III
Someone promptly asks what are the rules of relief. But are rules of much use here? Rules of relief are seldom mentioned by the sculptor; never until after they have been patently transgressed. He has of course his standards; he allows to his reliefs some of the privileges of painting, such as perspective and distance, but he does not presume too far with these borrowings, lest his work lose its sculptural style. A relief is largely a matter of innate artistic feeling, as well as of trained taste. And quite as much as a work in the round, it tells the personality of its maker. A Saint-Gaudens relief, whether the monumental bronze Shaw, or the marble portrait, slightly under life-size, of Mrs. Stanford White, or the little reduction, “about as large as the hand of a child of twelve years,” made from the bas-relief of the baby Homer, reveals the artist’s temperament, shows his principles and prejudices in art.

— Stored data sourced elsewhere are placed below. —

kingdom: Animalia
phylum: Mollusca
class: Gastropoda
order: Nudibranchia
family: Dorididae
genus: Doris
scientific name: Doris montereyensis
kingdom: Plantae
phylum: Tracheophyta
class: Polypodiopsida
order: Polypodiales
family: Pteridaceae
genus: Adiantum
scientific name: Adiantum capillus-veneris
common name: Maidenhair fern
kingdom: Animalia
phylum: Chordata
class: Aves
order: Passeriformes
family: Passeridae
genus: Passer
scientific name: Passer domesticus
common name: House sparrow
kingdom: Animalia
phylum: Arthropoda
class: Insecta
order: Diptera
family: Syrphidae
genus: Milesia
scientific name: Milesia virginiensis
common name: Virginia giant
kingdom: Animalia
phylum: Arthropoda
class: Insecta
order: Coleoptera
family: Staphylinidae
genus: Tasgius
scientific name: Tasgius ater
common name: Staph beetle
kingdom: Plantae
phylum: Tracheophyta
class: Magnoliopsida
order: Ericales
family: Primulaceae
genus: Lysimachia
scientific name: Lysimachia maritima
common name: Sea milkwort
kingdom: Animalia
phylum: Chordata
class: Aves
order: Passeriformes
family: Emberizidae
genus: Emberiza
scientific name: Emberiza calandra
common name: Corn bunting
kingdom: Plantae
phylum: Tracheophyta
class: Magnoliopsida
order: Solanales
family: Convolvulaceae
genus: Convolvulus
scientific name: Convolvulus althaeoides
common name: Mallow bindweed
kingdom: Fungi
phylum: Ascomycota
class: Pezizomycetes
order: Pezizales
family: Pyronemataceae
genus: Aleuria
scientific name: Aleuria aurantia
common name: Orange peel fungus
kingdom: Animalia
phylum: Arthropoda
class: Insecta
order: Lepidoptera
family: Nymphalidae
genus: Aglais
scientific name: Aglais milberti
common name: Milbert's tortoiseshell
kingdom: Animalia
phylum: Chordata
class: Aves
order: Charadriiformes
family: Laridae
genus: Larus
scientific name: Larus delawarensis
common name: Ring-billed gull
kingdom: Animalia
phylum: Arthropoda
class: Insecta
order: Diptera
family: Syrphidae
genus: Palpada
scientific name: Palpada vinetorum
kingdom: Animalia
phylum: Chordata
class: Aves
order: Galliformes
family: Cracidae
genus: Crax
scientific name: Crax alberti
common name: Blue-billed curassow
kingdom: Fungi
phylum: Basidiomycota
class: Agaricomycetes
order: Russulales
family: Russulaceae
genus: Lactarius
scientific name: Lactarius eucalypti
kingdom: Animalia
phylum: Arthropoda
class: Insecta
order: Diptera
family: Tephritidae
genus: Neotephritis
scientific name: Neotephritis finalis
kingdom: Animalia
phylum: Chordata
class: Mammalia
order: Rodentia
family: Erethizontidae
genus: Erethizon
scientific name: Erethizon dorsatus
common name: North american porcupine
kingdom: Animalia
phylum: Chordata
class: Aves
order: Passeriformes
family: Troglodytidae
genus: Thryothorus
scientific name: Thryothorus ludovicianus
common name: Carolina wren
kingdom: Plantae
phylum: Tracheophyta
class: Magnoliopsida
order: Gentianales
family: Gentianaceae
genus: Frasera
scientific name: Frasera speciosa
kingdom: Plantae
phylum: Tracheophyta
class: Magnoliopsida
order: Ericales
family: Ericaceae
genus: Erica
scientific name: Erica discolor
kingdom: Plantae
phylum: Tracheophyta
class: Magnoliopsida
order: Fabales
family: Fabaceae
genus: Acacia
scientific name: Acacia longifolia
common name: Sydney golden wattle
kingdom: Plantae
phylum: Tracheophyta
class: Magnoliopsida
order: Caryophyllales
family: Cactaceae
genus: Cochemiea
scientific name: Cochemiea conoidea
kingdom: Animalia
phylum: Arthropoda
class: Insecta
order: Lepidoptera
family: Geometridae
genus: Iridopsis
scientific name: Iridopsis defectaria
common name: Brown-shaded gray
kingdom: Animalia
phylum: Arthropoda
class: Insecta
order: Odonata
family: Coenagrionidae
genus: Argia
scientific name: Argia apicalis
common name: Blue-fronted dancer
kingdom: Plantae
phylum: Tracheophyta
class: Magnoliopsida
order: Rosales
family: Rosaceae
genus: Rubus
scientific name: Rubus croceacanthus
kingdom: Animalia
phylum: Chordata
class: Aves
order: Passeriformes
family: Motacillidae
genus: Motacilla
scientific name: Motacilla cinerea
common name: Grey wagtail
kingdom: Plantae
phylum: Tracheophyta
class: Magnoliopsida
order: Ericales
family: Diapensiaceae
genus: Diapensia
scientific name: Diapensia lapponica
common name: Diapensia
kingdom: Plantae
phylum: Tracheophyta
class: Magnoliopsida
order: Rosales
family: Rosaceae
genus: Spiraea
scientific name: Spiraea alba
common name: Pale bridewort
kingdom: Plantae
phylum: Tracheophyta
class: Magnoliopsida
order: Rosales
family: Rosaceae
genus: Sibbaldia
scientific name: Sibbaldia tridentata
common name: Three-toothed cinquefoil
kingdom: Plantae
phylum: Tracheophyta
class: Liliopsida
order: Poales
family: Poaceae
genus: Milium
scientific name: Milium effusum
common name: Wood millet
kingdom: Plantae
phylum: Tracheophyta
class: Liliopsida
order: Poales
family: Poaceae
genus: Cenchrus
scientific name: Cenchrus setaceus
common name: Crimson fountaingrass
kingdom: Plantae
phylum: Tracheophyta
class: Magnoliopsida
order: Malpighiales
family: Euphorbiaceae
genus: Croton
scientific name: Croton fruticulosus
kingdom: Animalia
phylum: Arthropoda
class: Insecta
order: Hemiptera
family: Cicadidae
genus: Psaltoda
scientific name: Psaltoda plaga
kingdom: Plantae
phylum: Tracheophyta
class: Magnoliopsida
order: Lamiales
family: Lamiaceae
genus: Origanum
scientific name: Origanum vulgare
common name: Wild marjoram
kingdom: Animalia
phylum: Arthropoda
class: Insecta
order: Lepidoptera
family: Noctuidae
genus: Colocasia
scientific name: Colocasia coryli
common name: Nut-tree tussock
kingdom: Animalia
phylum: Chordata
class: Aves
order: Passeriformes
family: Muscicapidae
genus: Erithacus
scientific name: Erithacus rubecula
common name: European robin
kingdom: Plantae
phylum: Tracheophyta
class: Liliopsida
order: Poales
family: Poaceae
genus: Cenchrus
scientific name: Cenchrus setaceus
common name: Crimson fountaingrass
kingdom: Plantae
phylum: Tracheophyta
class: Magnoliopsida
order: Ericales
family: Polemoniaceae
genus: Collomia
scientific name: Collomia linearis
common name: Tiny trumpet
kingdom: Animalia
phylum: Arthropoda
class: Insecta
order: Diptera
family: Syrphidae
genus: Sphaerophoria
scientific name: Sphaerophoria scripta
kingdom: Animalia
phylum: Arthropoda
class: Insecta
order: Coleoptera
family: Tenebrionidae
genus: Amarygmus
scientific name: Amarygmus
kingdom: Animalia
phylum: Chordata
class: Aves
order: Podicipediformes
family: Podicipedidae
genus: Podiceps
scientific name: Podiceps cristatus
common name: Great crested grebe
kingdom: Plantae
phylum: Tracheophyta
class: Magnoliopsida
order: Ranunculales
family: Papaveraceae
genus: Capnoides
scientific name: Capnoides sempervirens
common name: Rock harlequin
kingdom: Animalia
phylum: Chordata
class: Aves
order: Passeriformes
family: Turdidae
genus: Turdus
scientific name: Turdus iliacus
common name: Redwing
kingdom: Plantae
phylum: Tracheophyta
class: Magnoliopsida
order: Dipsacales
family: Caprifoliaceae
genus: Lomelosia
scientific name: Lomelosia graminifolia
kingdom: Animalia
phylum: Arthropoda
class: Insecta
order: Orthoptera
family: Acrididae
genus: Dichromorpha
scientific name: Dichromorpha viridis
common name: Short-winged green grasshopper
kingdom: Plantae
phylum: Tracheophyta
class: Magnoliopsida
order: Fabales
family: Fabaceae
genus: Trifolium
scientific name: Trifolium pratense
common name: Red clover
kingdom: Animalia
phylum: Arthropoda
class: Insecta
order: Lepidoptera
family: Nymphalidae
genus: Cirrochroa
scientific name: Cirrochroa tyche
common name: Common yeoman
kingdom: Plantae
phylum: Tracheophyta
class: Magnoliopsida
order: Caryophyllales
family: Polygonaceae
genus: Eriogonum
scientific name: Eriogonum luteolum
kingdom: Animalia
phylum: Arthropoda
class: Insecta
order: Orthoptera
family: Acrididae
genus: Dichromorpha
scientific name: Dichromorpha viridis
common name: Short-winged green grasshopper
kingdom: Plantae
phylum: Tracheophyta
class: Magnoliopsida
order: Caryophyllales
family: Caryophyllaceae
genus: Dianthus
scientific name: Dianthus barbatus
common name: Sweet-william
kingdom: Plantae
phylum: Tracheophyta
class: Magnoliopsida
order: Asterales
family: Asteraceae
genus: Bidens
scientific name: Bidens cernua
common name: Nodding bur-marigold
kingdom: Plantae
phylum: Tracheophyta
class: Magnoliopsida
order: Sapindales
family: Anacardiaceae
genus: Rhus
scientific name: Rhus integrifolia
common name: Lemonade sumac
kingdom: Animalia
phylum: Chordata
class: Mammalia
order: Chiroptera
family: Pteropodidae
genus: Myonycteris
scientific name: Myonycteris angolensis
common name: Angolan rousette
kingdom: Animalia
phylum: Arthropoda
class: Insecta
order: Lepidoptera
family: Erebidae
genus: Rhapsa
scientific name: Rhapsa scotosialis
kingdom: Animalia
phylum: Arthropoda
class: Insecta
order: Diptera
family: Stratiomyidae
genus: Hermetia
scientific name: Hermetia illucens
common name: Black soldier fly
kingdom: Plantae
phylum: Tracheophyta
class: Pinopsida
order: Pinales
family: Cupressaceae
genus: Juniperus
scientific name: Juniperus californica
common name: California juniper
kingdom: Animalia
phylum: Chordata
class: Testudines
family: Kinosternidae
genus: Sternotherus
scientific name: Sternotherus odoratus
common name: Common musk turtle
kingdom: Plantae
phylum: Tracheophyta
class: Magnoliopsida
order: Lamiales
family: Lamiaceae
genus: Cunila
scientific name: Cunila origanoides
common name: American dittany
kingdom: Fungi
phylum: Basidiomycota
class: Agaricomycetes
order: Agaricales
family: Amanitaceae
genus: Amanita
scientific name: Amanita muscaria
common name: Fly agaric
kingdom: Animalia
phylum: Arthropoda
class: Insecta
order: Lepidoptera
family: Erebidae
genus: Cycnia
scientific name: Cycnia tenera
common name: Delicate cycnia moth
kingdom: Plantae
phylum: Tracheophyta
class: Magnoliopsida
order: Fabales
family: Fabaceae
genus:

Many of this master’s pupils have made memorable reliefs in various styles from medallic to monumental. The medals and portrait-reliefs of Martiny, Flanagan, Fraser, and Weinman are well-known. Less familiar to the general public because kept in private collections are the admirable bronze or marble portrait-reliefs by Frances Grimes. After the mechanical roughing-out of the pointing-machine is over, Miss Grimes herself finishes all her marbles, whether created in the round or in relief. She does this oftener in her studio than in the Sunday picture papers; and because her designs for marble are from their first rude beginnings in the clay imagined with a full realization of their final possibilities in marble, they naturally have an integrity not always attained in the work of sculptors unfamiliar with the chisel.